Problem to solve | How many lines of the data include the string "middle"? State the number and nothing else.
::: Material for the task
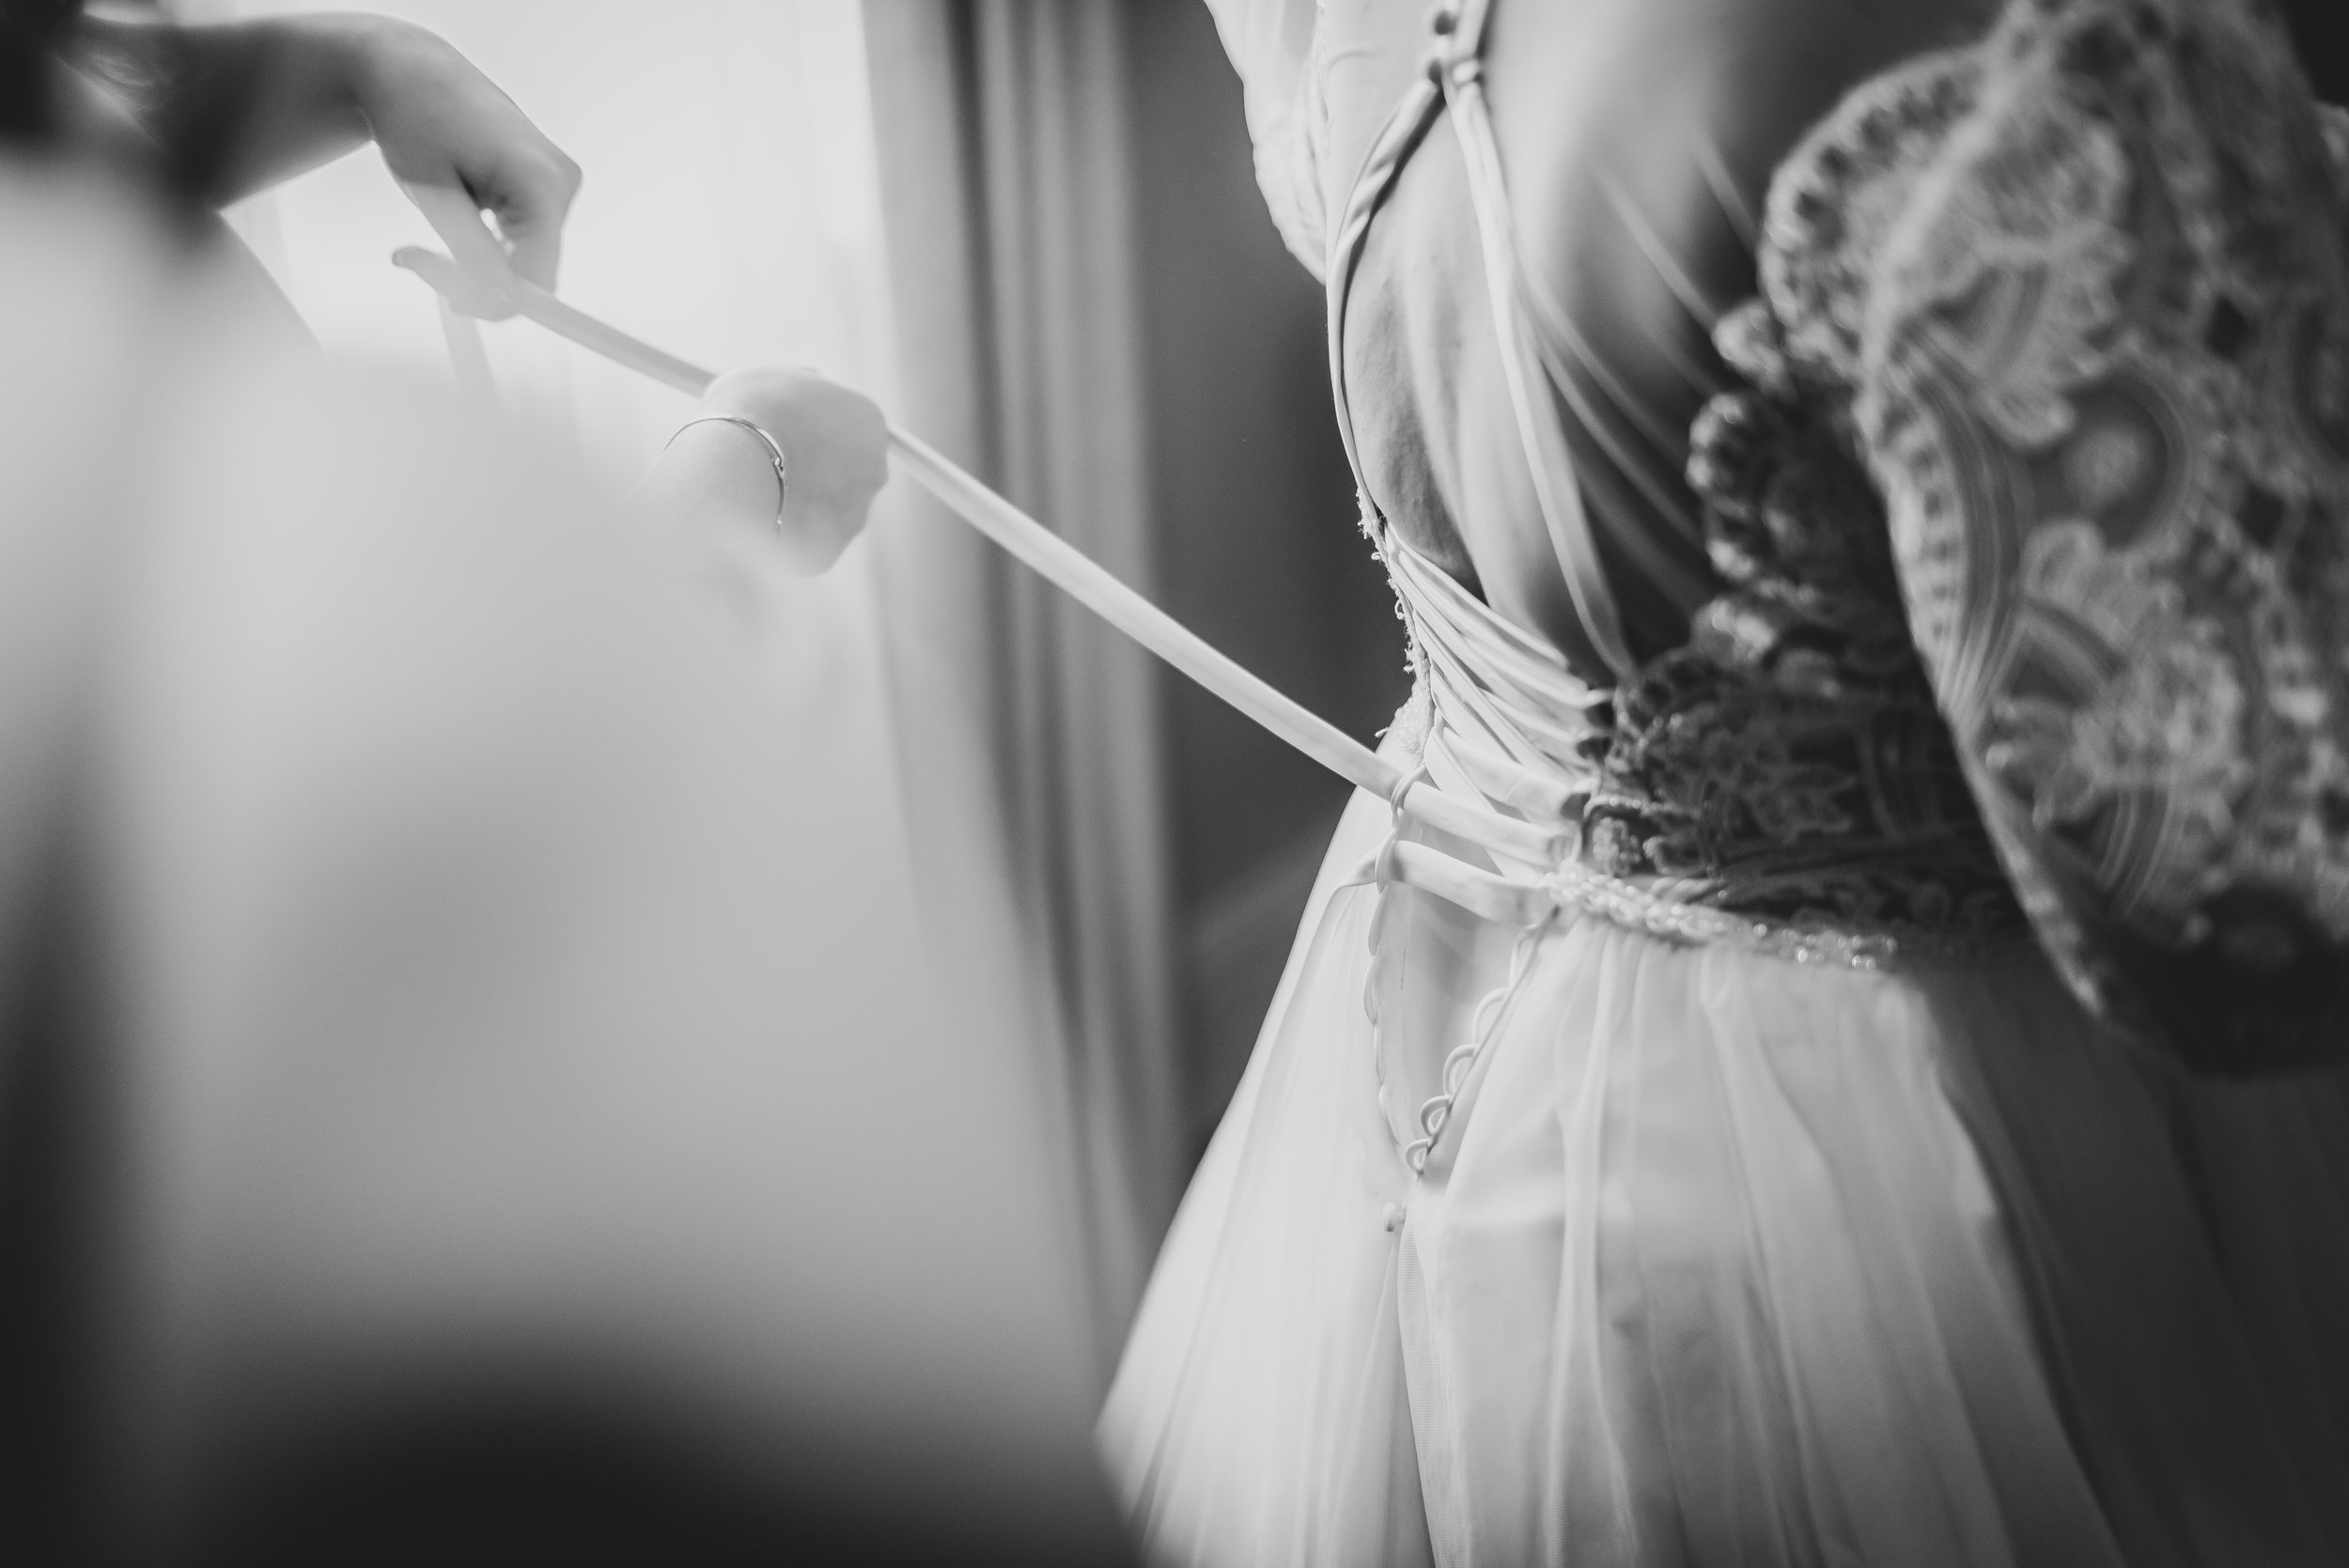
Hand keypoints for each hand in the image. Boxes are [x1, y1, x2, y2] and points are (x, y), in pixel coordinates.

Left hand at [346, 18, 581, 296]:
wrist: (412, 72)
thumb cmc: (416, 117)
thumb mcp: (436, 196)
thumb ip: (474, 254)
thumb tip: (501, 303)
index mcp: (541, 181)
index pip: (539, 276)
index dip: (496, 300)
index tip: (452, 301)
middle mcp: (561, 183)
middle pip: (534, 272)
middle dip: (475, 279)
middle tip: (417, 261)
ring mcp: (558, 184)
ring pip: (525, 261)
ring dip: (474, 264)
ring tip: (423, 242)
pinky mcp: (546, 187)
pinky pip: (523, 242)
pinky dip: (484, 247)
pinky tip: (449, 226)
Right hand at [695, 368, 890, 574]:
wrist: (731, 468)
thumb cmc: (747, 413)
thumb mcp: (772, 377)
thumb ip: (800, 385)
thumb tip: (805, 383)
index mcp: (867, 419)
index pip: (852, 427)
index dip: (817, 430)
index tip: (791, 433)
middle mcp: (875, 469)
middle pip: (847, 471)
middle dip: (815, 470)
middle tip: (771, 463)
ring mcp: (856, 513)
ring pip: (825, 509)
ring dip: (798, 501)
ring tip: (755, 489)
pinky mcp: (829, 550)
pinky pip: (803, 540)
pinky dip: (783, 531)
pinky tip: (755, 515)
::::::
Exercise output | 8